Last week you used statsmodels ols() function because both variables were in the same pandas dataframe. You would need to join y and z into one dataframe (good pandas practice!) or you need to use the OLS() function of statsmodels, which allows regression over separate numpy arrays.

Testing for autocorrelation

Last week you learned how to use the Durbin-Watson test. This test is based on the residuals of the regression of \(X_t\) on \(X_{t-1}\). Examine the output of the regression model you fitted in question 4.

Question 5

What is the conclusion of the Durbin-Watson test for autocorrelation in your regression model for the random walk over itself?

Hint

You may need to add an import of the relevant test from statsmodels and need a table with critical values for larger samples, for example: https://real-statistics.com/statistics-tables/durbin-watson-table/

Partial autocorrelation function (PACF)

Partial correlation, in general, is the correlation between two variables after removing the effect of other variable(s). In time series, this is the correlation between \(X_t\) and \(X_{t-k}\) after removing the effect of \(X_{t-1}, X_{t-2}, ..., X_{t-k+1}\). In practice, we use the partial autocorrelation function to identify the order of an autoregressive process. The order is equal to the number of “lollipops” that stick out from the blue shaded area. You can create a PACF plot using plot_pacf() and see the correlation coefficients using the pacf() functions. Mind the imports!

Question 6

What would you detect as the order of the random walk you generated?

Question 7

Earlier in this practical, you created an AR(2) process saved under the name simulated_data_2. Can you correctly recover the order of the process from a PACF plot?

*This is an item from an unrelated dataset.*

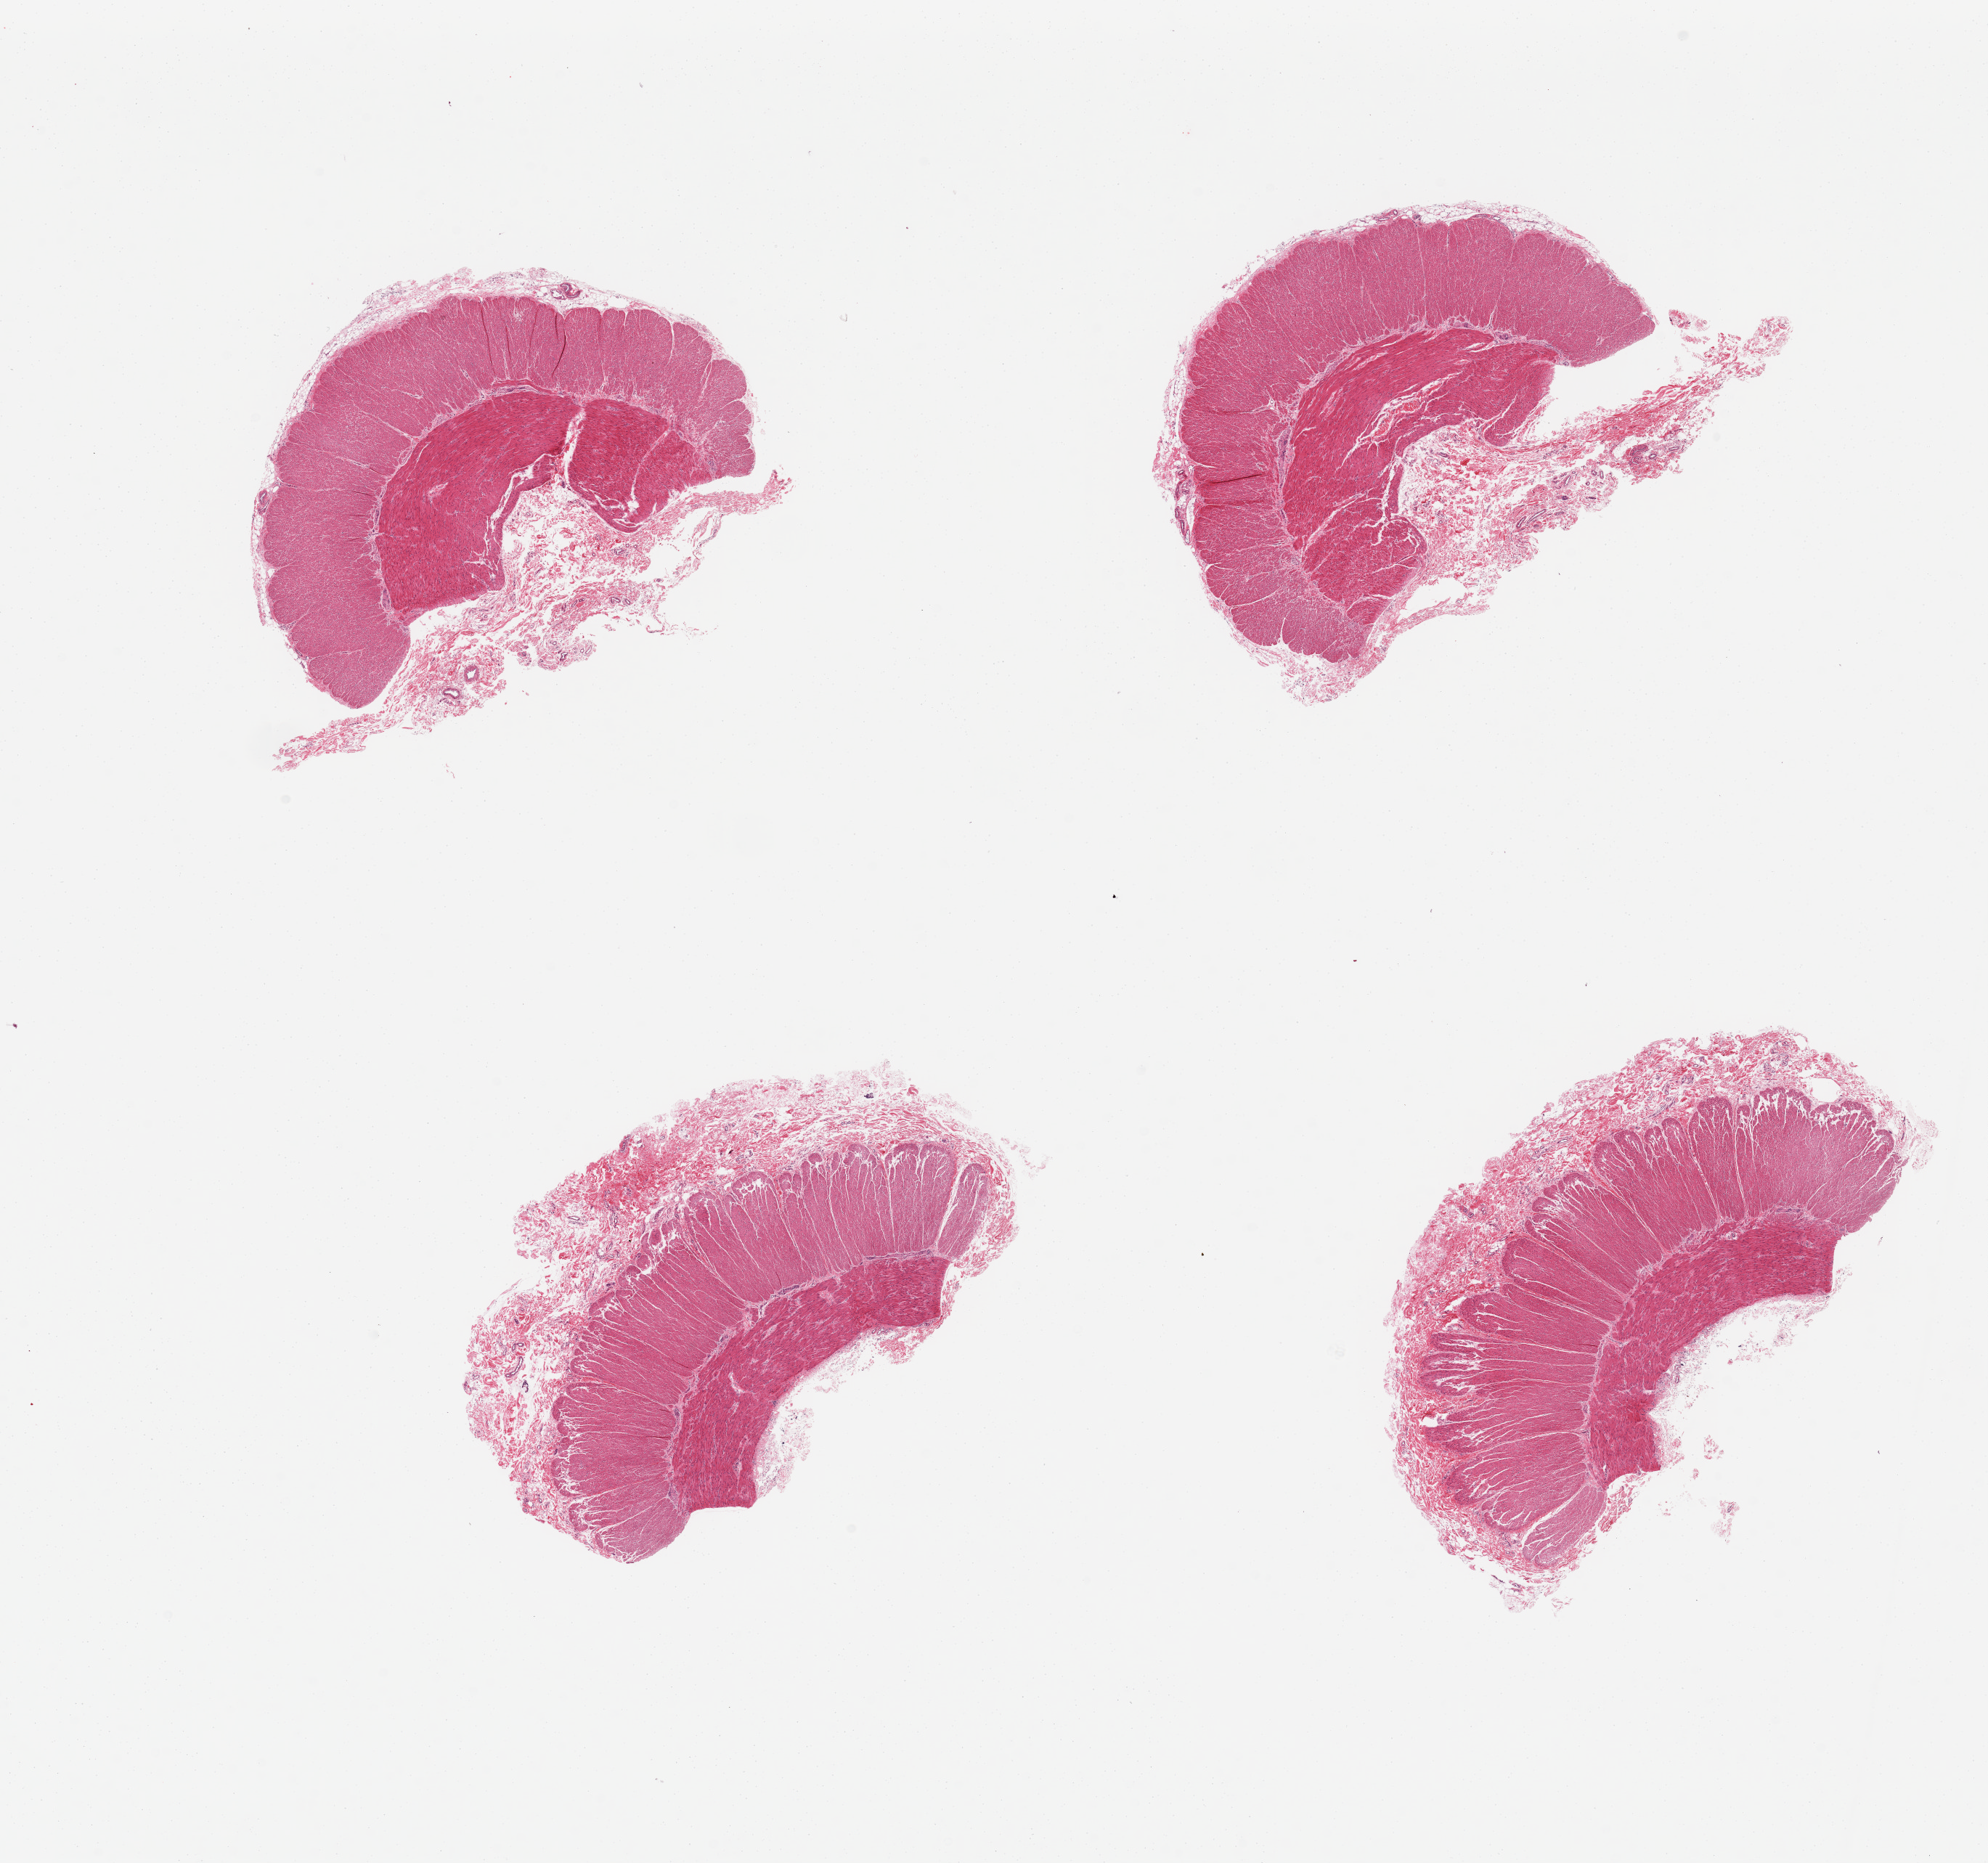
Digitized hematoxylin and eosin (H&E)-stained section — low-resolution overview of the scanned area, about 21.7 x 20.3 mm, PAXgene-fixed, paraffin-embedded tissue, target tissue: transverse colon, donor tissue sample.
Review note (as recorded): 4 pieces, muscularis only.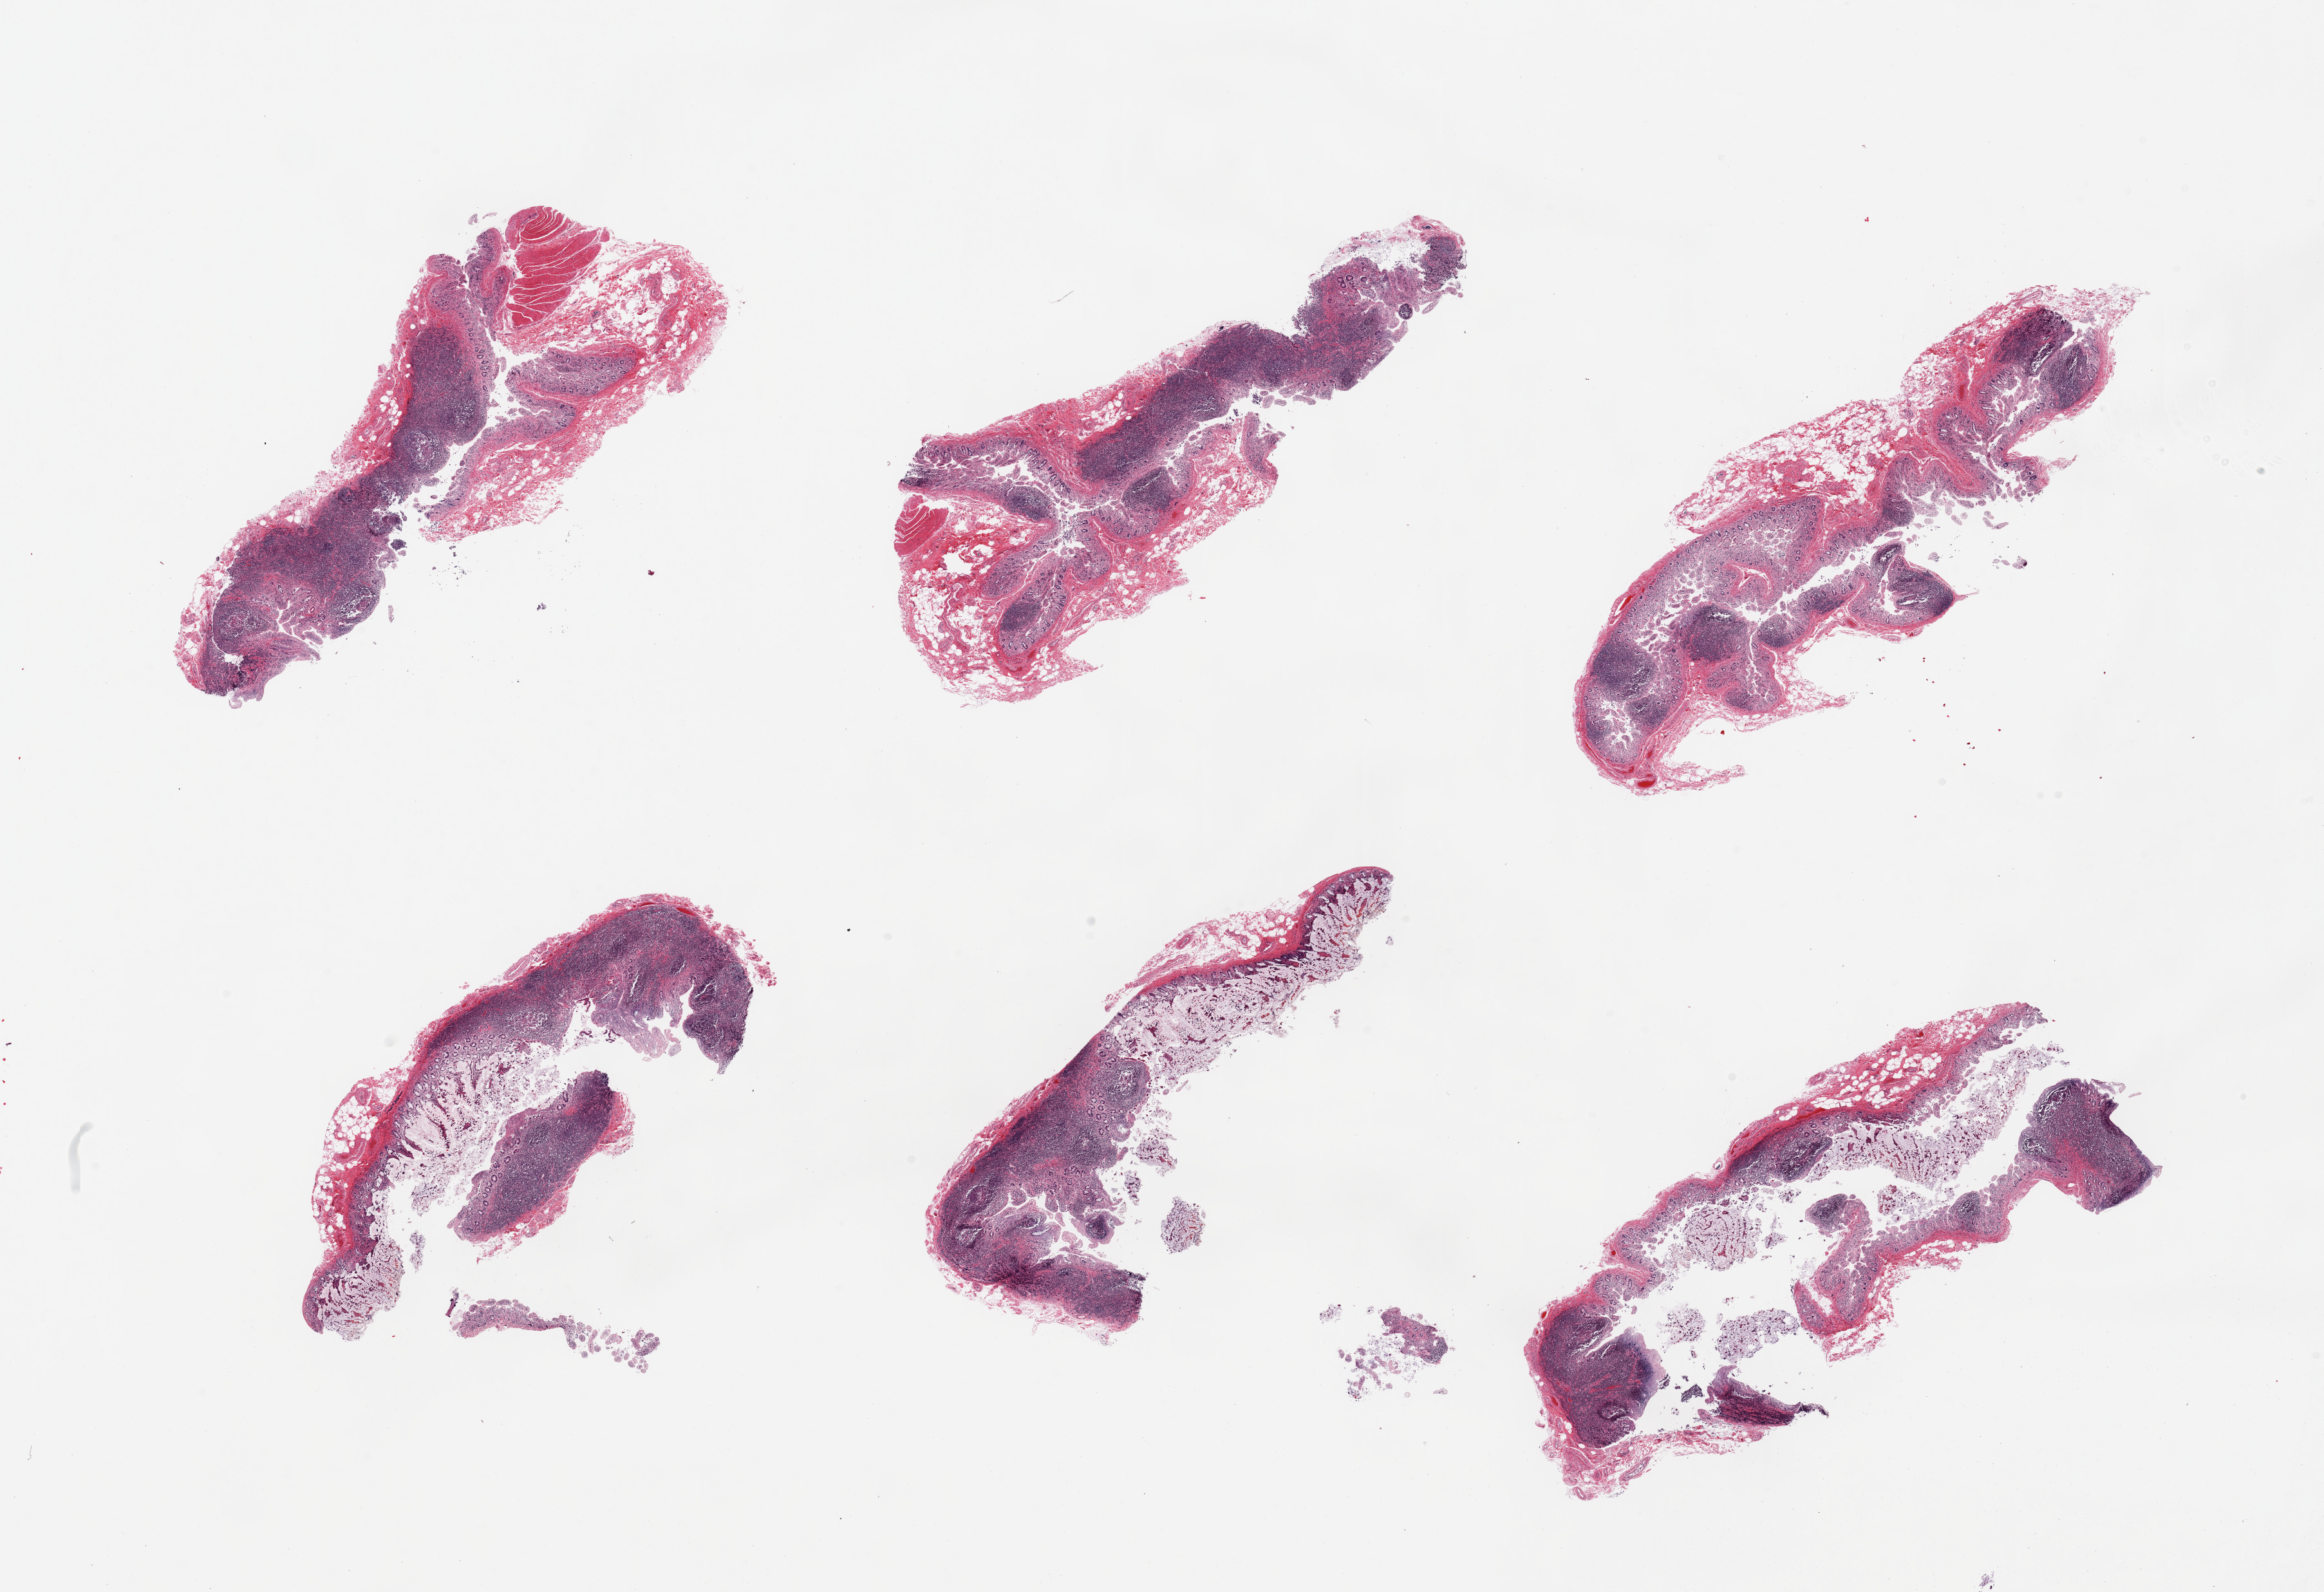
Digitized hematoxylin and eosin (H&E)-stained section — shown as a low-resolution overview of the whole scanned area (about 28.5 x 19.6 mm), PAXgene-fixed paraffin-embedded (PFPE) section, sampled site (target tissue): ileum, tissue donor sample. Donor: male.
Review note (as recorded): 6 pieces, mucosal epithelium totally autolyzed; ~50% tissue is residual lymphoid aggregates, fairly well preserved.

If you examine the correlation coefficients in the answers to the last two questions, you will realize it is relatively easy to identify the order of the process. But recovering the \(\alpha\) coefficient(s) is much harder. We don’t have a simple function to do this: like in any other regression analysis, we have to fit models to find the parameters of an AR process. We will do this in the second practical.